> PROBLEM TO WORK ON
Reproduce word for word the text that follows every one of the items below, and leave the pictures out of your answer.
++++
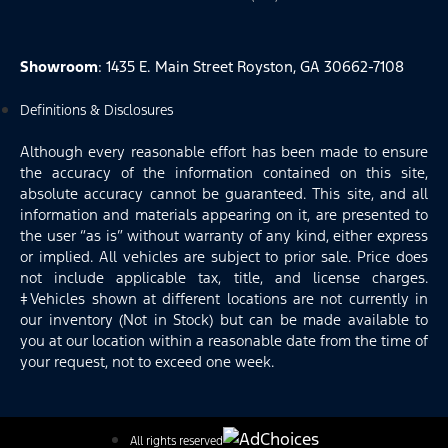
Showroom
: 1435 E. Main Street Royston, GA 30662-7108
Definitions & Disclosures
Although every reasonable effort has been made to ensure
the accuracy of the information contained on this site,
absolute accuracy cannot be guaranteed. This site, and all
information and materials appearing on it, are presented to
the user “as is” without warranty of any kind, either express
or implied. All vehicles are subject to prior sale. Price does
not include applicable tax, title, and license charges.
‡Vehicles shown at different locations are not currently in
our inventory (Not in Stock) but can be made available to
you at our location within a reasonable date from the time of
your request, not to exceed one week.
All rights reserved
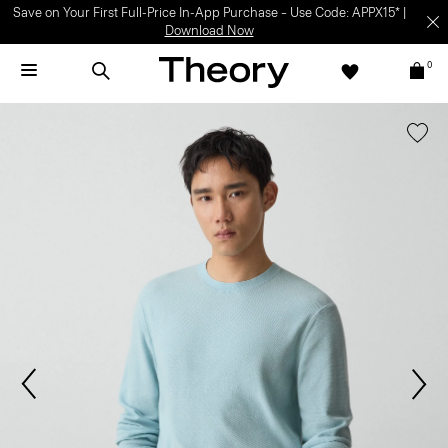
Save on Your First Full-Price In-App Purchase – Use Code: APPX15* |
Download Now
0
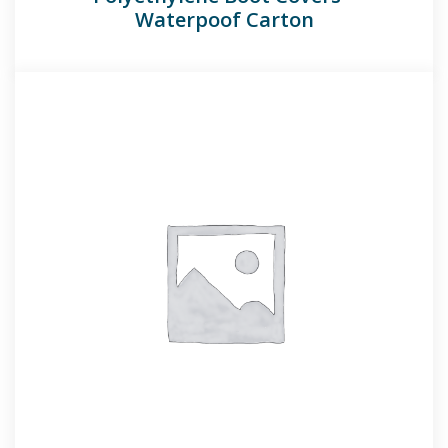
Waterpoof Carton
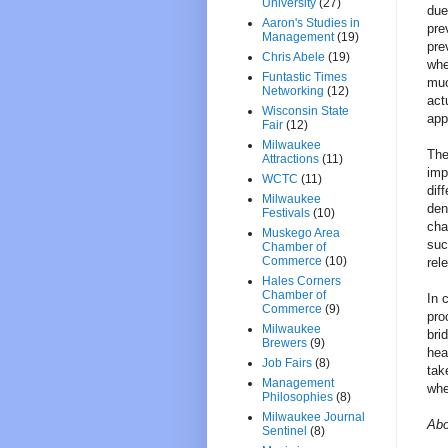
University
(27)
due
Aaron's Studies in
pre
Management
(19)
pre
Chris Abele
(19)
whe
Funtastic Times
muc
Networking
(12)
act
Wisconsin State
app
Fair
(12)
Milwaukee
The
Attractions
(11)
imp
WCTC
(11)
dif
Milwaukee
den
Festivals
(10)
cha
Muskego Area
suc
Chamber of
Commerce
(10)
rel
Hales Corners
Chamber of
In 
Commerce
(9)
pro
Milwaukee
bri
Brewers
(9)
hea
Job Fairs
(8)
tak
Management
whe
Philosophies
(8)
Milwaukee Journal
Abo
Sentinel
(8)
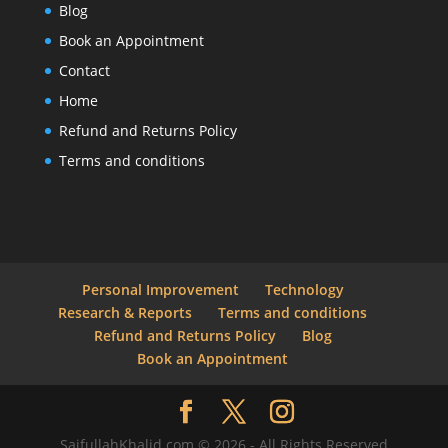
Blog
Book an Appointment
Contact
Home
Refund and Returns Policy
Terms and conditions
Personal Improvement
Technology
Research & Reports
Terms and conditions
Refund and Returns Policy
Blog
Book an Appointment
SaifullahKhalid.com © 2026 - All Rights Reserved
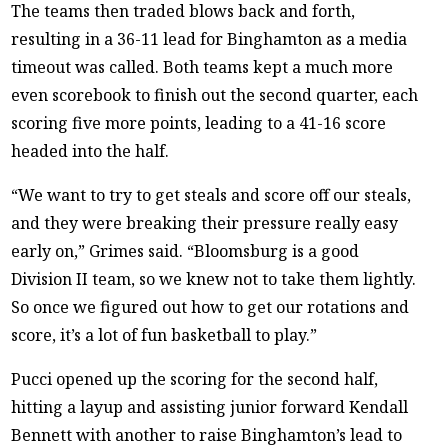
The teams then traded blows back and forth,
resulting in a 36-11 lead for Binghamton as a media
timeout was called. Both teams kept a much more
even scorebook to finish out the second quarter, each
scoring five more points, leading to a 41-16 score
headed into the half.
“We want to try to get steals and score off our steals,
and they were breaking their pressure really easy
early on,” Grimes said. “Bloomsburg is a good
Division II team, so we knew not to take them lightly.
So once we figured out how to get our rotations and
score, it’s a lot of fun basketball to play.”
Pucci opened up the scoring for the second half,
hitting a layup and assisting junior forward Kendall
Bennett with another to raise Binghamton’s lead to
++++
> ANSWER SPACE
Showroom
: 1435 E. Main Street Royston, GA 30662-7108
Definitions & Disclosures
Although every reasonable effort has been made to ensure
the accuracy of the information contained on this site,
absolute accuracy cannot be guaranteed. This site, and all
information and materials appearing on it, are presented to
the user “as is” without warranty of any kind, either express
or implied. All vehicles are subject to prior sale. Price does
not include applicable tax, title, and license charges.
‡Vehicles shown at different locations are not currently in
our inventory (Not in Stock) but can be made available to
you at our location within a reasonable date from the time of
your request, not to exceed one week.
All rights reserved
Save on Your First Full-Price In-App Purchase – Use Code: APPX15* |
Download Now
0
Waterpoof Carton
University
(27)
due
Aaron's Studies in
pre
Management
(19)
pre
Chris Abele
(19)
whe
Funtastic Times
muc
Networking
(12)
act
Wisconsin State
app
Fair
(12)
Milwaukee
The
Attractions
(11)
imp
WCTC
(11)
dif
Milwaukee
den
Festivals
(10)
cha
Muskego Area
suc
Chamber of
Commerce
(10)
rel
Hales Corners
Chamber of
In 
Commerce
(9)
pro
Milwaukee
bri
Brewers
(9)
hea
Job Fairs
(8)
tak
Management
whe
Philosophies
(8)
Milwaukee Journal
Abo
Sentinel
(8)
Blog
Book an Appointment
Contact
Home
Refund and Returns Policy
Terms and conditions
Personal Improvement
Technology
Research & Reports
Terms and conditions
Refund and Returns Policy
Blog
Book an Appointment
SaifullahKhalid.com © 2026 - All Rights Reserved
The teams then traded blows back and forth,
resulting in a 36-11 lead for Binghamton as a media
timeout was called. Both teams kept a much more
even scorebook to finish out the second quarter, each
scoring five more points, leading to a 41-16 score
headed into the half.
“We want to try to get steals and score off our steals,
and they were breaking their pressure really easy
early on,” Grimes said. “Bloomsburg is a good
Division II team, so we knew not to take them lightly.
So once we figured out how to get our rotations and
score, it’s a lot of fun basketball to play.”
Pucci opened up the scoring for the second half,
hitting a layup and assisting junior forward Kendall
Bennett with another to raise Binghamton’s lead to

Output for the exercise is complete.